Craps, like roulette and a slot machine, is a simpleminded exercise whose players pay a fee for a particular kind of reptile-brain excitement. It is not social, and no player can change the odds on the next move, which are a set of nine numbers that never change (though more complicated side bets are possible, they also depend on a fixed small set of probabilities). There is no such thing as being good at craps, and no such thing as being a steady winner.
But let's let some video tell the story. Is Palin somehow a foreign policy expert due to geography? Ask expert Cindy McCain:



Is she, after just one date, what John McCain described today as his "soul-mate?"

Is there anything telling about this hilarious and maybe unfair video dissection from The Jed Report?:



Now, compare all that drama, which the McCain campaign clearly wanted to stir up in hopes of catching the news cycle and from there the campaign in an exponentially greater way than even the Clinton tried back during the primaries, with the Obama-Biden team, interviewed in Denver by 60 Minutes just minutes after Obama's historic acceptance speech Thursday night:


Watch CBS Videos Online

Which team seems more trustworthy to run this great country?

My next prediction: with Huckabee chafed for not being vetted, with Romney pissed that he did so much to defend McCain these past few months after coming in second but got dissed, Pawlenty probably thrilled that the convention in his city is being shortened after being told he all but had the job last Wednesday/Thursday morning and ending up with eggface, and even some serious neocons offended, McCain either makes Palin work or by a month from now, especially if she does an Eagleton, he'll be like kryptonite -- radioactive.

My earlier prediction that by November 4th voting for John McCain over Barack Obama is still on track. Maybe they can whitewash Palin fast enough, but her first two weeks may be the hardest to survive.
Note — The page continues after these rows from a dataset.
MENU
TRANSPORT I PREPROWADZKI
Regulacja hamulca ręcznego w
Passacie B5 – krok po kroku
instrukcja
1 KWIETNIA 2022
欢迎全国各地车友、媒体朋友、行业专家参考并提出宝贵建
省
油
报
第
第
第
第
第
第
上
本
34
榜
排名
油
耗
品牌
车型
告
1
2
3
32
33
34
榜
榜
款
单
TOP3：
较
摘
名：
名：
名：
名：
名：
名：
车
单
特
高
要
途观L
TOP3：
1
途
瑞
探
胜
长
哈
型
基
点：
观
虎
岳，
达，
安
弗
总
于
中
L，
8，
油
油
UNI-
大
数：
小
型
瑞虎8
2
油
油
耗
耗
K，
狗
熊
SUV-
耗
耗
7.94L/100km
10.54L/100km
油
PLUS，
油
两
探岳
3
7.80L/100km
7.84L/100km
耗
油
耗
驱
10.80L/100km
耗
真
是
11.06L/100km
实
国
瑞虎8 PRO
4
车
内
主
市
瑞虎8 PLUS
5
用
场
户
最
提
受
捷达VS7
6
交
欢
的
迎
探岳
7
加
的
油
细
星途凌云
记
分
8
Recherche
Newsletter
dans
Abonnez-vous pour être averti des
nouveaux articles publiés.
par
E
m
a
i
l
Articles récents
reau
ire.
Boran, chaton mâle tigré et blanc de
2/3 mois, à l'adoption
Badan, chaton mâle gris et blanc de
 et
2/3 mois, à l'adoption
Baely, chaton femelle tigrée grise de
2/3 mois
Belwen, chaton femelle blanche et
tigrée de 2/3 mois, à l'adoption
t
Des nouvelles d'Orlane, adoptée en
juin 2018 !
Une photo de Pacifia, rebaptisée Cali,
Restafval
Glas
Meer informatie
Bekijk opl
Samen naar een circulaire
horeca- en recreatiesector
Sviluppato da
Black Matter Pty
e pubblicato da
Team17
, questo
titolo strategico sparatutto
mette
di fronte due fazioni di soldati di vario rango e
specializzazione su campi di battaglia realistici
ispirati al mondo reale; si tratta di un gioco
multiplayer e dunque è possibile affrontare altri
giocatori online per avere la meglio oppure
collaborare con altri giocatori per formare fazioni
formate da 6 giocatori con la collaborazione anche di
Troopergate questions at the Biden-Palin debate could be devastating just for being asked, and I don't think the GOP elders would let her get that far.

There's a reason that McCain's choice is sucking all the air out of the campaign, and there will be reason why we'll be grateful for more Obama when he chooses to expose nationally again (I'd bet not until the debates) rather than his increasingly popular state/local visits. We don't want to be disappointed, we want this country run right again.

Maybe I'm mistaken, maybe it'll take longer than I'm thinking to metasticize, but with Palin I'm thinking John McCain just rolled snake eyes.